Back in February the Green Team were tasked with replacing the old log edging to the path just beyond the bridge. Masses of tanalised timber was purchased, as the plan was do do a lot of work on improving the paths over the months before the main work on the lake started.
This section of the path was also to be raised as it is amongst the lowest ground on the site and it can get very soft in winter if there's a lot of traffic on it. We had a variety of bits and pieces of old timber that were to be laid on the existing path to raise it and the work being done on the old reed bed meant we had some spare soil to create a new surface for the path.
Looking back, I see I took no photos of the work they did, save one, whose purpose was to show the Green Team why they might be missing one of their mugs. It was on some of the old timber that was to be buried to form the path's foundation - and that included some of the of the bridge's original balustrade, removed when it was re-decked, just before our wedding.
The earliest pictures I have of the raised path can be found at the start of Part Two of the tour of the grounds made in April. There are some further pictures of the improved path later in that tour as well. But this is what has been done today...
You see the chipper that Diana bought. We drag it down the grounds and plug it into the socket by the bridge. It works really well on wood up to about 30mm in diameter, but proved useless on soft material, such as freshly cut reed and Hemp Agrimony, which is what we first tried it on and thought we had bought something that would prove an expensive mistake.
You can see how the Green Team had replaced the logs with the planks they had sourced to edge the path and help build up the level so it would stay a little drier in winter.
And this is the view from the other end of the length that's had the new chippings placed on it.
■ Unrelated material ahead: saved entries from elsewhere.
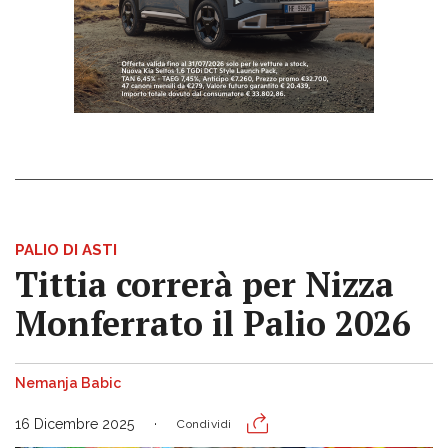
PALIO DI ASTI
Tittia correrà per Nizza
Monferrato il Palio 2026
Nemanja Babic
16 Dicembre 2025
Condividi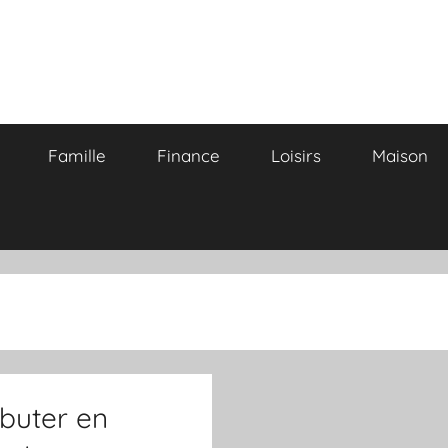
Famille
Finance
Loisirs
Maison
ébuter en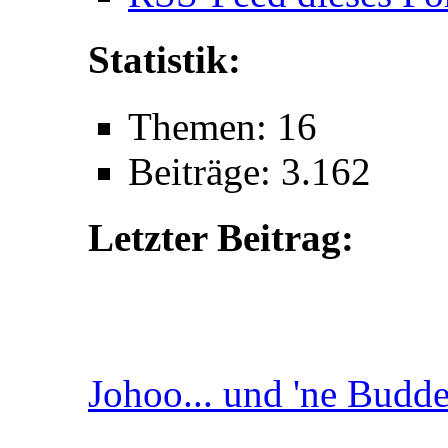
Statistik:
Themen: 16
Beiträge: 3.162
Letzter Beitrag:
Johoo... und 'ne Buddel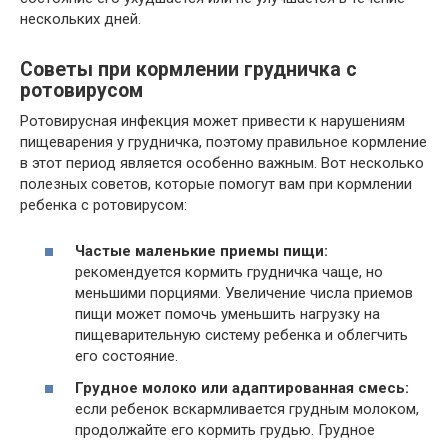
нескольких дней.
Советы при кормлении грудничка с
ротовирусом
Ротовирусная инфекция может привести к нарушениям
пищеварения у грудничка, поэтому правильное кормление
в этот период является особенно важным. Вот несколько
полезных советов, которые помогут вам при кормлении
ребенка с ротовирусом:
Частые маленькие приемы пищи:
рекомендуется кормить грудничка чаще, но
меньшими порциями. Увеличение числа приемов
пищи может помочь уменьшить нагрузку на
пищеварительную систему ребенка и облегчить
его состояние.
Грудное молоко или адаптированная смесь:
если ребенок вскармливается грудным молоком,
продолжайте его кормить грудью. Грудное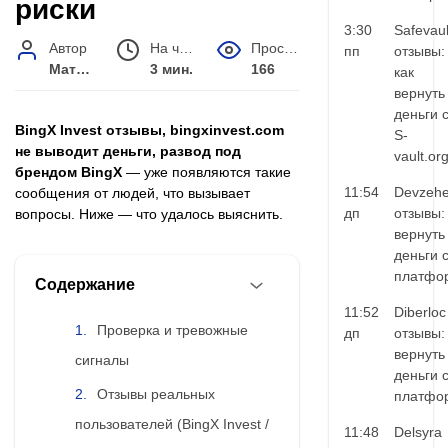
риски
3:30
Safevaul
Автор
На чтение
Просмотров
пп
отзывы:
Матвей Иванов
3 мин.
166
как
вернуть
деньги 
BingX Invest отзывы, bingxinvest.com
S-
не выводит деньги, развод под
vault.or
брендом BingX
— уже появляются такие
11:54
Devzehe
сообщения от людей, что вызывает
дп
отзывы:
вопросы. Ниже — что удалось выяснить.
вернуть
деньги 
платфо
Содержание
11:52
Diberloc
Проверка и тревожные
дп
отзывы:
вернуть
сигналы
деньги 
Отзывы реальных
платфо
пользователей (BingX Invest /
11:48
Delsyra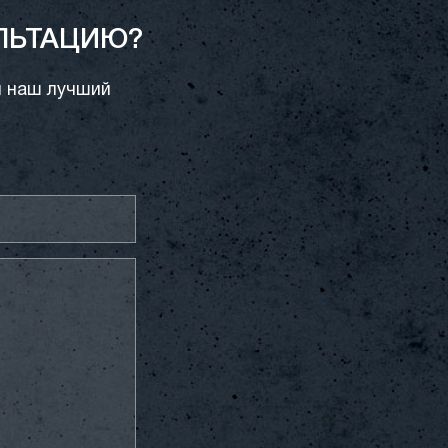
ЛЬТАЦИЮ?
и наш лучший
They stop where the path begins to rise as it passes behind the Ruston Bench.
Over the last couple of months we've been able to clear the whole area to the right of the path of its accumulation of smaller branches. Only a small stack of the finest twigs remain. The branches were chipped and went on the length of path from the house to the bridge as the New Grids Were Laid. The larger branches that you see on the left of the path are what remains of the Storm Damage in September.
And, in case you wondered where all the wood for the new chippings came, it was from the stack that the Green Team had made on the Poor's Allotment just south of the bridge.
What was originally just the pile of timber felled on the Poor's Allotment side of the dyke has grown over the year as other material has been added to it. This was mainly the reed and bank edge vegetation cut back under the Lake Management Plan devised by the Norfolk Wildlife Trust.
The tallest central portion of the mound now has the reed and other cuttings removed, and the chippable timber that was needed extracted. It looks as if there should be plenty more available and that will be used to provide a top surface for the section of path that forms final approach to The Manna - but that area needs a lot of work to raise its level first!